WORK TASK: The result should be the lines from the one that contains "Можно было бы добавить что с некоторым" to the final line of the entries below, copied exactly and with no pictures.

RECORDED INFORMATION section start

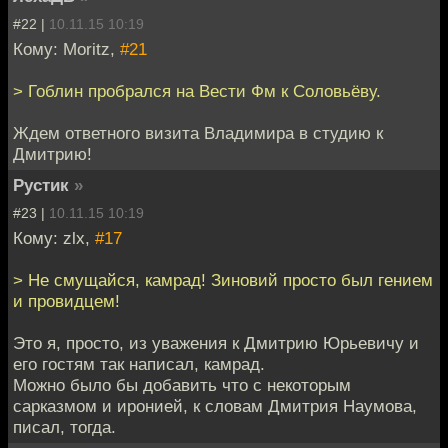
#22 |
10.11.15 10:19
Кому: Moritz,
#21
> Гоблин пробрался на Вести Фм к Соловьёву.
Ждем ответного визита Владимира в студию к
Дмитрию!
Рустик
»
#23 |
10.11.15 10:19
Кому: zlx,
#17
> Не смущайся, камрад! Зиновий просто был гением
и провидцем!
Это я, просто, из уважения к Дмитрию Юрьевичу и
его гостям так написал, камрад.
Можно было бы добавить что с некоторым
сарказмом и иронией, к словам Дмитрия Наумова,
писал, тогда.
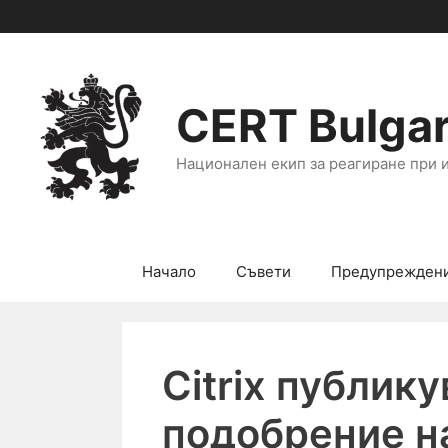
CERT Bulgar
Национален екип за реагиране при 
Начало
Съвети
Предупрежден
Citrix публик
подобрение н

RECORDED INFORMATION section end

EXERCISE RESPONSE:
Можно было бы добавить что с некоторым
сарказмом и иронией, к словам Дмитрия Наумова,
писал, тогда.
CERT Bulgar
Национален екип за реагиране при 
Начало
Съвети
Предупрежден
Citrix публик
подобрение н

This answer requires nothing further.